Woke up at a normalish time (progress!) and headed off with hubby to delivery an engine (don't ask!). Relaxing drive there but felt exhausted by the time we reached our destination. The buyer insisted I come in for a coffee which I did out of politeness and gradually perked up (out of necessity). I am too polite for my own good! Anyway, they were lovely people with a lovely greyhound to fuss over so it wasn't too bad.
And so the journey home. Hubby is very much into bio-diesel and the car we were using is run on this. It causes problems occasionally and this was no exception. The car kept cutting out on the way home which became quite hairy at times and, although I managed somehow to keep calm, I could feel myself slipping into unreality. By the time we got home I was starving and very shaky so quickly ate a sandwich and decided to have a lie down. You would think I would've learned from last time! Woke up after 15 minutes with a start, full of anxiety and panic. With a bit of a harsh talk from hubby I got up and refocussed on other stuff. Washing hair, going on Internet, stuff like that. Sat with half a Diazepam in front of me and am proud to say I didn't take it. The anxiety passed without resorting to medication.
Hubby went out to visit R................. so I had tea and decided to have a cigarette. The adreline rush was incredible and I really went into a panic. Again instead of resorting to Diazepam or a glass of wine I busied myself cleaning the kitchen (all the while trembling) and then sat down with the TV and some knitting. After a while I realised that I was completely calm and relaxed and a big grin spread over my face.
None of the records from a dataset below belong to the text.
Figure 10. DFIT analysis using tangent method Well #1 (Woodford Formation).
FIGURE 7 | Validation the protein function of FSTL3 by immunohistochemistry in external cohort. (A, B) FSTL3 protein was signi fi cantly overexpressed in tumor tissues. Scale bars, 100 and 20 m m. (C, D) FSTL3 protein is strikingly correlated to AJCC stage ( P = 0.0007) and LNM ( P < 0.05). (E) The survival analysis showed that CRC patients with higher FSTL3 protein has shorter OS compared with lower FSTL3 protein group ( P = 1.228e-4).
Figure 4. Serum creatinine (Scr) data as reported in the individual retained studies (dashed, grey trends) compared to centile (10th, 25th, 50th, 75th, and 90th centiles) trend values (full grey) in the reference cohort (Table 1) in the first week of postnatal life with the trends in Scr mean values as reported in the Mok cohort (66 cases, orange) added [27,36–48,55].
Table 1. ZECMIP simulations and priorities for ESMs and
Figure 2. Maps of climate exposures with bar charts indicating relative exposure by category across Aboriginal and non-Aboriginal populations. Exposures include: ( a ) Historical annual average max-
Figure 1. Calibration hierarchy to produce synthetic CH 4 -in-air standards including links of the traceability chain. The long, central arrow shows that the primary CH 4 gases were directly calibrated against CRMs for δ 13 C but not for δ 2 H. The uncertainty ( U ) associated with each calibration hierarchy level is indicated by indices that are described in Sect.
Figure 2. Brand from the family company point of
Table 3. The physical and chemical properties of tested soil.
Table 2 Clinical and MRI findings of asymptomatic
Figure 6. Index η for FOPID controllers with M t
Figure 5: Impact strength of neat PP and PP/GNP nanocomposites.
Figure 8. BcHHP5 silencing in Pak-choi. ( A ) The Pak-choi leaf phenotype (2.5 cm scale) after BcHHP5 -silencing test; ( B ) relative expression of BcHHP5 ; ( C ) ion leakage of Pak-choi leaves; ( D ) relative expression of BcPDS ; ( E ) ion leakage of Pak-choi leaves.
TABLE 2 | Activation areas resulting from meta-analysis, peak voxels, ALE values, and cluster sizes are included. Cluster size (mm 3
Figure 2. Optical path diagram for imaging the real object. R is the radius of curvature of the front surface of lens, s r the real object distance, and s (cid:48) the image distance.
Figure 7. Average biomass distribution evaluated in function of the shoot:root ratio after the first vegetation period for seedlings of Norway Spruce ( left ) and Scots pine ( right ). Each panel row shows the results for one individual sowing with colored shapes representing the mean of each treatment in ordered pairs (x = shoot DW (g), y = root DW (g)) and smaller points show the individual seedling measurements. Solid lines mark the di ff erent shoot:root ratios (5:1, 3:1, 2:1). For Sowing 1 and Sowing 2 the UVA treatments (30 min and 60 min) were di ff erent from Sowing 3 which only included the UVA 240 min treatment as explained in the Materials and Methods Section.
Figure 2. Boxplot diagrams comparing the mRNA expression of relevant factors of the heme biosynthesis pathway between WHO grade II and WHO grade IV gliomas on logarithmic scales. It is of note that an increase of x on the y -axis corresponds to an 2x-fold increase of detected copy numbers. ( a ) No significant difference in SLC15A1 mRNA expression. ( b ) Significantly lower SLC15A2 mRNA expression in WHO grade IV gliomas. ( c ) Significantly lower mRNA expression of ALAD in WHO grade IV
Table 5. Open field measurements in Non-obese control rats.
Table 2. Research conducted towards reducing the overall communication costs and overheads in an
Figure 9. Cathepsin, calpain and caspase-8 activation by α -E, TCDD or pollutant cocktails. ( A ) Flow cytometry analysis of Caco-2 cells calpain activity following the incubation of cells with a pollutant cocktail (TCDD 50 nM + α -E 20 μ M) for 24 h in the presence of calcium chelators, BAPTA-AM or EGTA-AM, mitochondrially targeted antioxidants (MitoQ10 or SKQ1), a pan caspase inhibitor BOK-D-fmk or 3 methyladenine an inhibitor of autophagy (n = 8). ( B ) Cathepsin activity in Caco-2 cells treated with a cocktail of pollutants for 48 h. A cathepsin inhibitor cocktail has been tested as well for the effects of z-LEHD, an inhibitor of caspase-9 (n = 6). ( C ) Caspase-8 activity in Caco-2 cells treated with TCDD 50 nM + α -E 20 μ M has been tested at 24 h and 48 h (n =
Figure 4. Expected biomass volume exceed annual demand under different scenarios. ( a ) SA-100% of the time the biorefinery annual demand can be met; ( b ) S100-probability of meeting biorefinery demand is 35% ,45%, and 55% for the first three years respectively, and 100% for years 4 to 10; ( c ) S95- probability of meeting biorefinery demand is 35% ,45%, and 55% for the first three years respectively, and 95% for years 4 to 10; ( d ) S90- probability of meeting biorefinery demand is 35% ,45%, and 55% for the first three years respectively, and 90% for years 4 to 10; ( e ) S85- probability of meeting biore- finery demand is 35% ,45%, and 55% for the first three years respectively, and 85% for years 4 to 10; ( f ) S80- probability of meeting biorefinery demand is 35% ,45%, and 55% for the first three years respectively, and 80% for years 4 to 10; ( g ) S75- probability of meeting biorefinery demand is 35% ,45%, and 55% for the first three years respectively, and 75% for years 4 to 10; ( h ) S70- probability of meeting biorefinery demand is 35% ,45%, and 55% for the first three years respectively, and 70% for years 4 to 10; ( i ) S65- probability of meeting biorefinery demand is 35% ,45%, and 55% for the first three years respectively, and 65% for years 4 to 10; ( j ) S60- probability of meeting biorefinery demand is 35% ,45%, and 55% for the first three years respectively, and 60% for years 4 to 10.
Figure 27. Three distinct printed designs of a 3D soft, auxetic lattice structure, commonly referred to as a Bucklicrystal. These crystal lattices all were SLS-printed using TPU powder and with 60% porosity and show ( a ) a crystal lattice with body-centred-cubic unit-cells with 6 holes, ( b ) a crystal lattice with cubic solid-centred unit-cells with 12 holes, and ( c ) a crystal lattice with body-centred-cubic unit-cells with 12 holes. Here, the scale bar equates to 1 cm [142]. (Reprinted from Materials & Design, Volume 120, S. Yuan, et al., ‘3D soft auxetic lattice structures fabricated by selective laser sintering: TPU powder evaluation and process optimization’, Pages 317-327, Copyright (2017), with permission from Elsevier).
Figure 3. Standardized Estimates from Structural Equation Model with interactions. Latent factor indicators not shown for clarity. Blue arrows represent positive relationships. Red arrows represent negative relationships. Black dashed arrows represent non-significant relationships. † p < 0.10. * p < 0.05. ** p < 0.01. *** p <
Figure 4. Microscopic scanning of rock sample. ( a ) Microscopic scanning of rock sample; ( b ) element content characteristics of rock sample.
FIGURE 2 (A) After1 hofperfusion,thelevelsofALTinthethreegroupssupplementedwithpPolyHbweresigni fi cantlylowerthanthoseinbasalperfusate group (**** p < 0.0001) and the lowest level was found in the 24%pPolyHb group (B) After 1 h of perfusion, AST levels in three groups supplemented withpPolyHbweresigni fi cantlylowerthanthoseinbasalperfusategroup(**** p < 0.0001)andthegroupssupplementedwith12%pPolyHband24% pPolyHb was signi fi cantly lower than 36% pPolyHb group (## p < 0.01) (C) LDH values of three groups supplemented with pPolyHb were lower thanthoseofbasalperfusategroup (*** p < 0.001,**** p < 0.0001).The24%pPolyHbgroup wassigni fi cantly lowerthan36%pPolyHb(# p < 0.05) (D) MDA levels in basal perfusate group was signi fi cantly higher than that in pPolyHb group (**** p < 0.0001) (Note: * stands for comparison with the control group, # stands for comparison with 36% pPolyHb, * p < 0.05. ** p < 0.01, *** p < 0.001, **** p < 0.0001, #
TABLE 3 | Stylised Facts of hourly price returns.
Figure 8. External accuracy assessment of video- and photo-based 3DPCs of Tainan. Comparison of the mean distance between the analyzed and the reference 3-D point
It does pass! I can do it without having to take something to relax me. I can take control! My mood lifted and I excitedly told hubby of my experience when he got home. My mood was great for the rest of the evening and I went to be looking forward to the morning. How wonderful!
This morning I woke at a normalish time (again!) with the normal morning anxiety and got straight up, made breakfast and got things going. I have a determination in my mind that today is going to be better. My mood is brighter (maybe because I haven't taken any Diazepam?) so let's see what the day brings.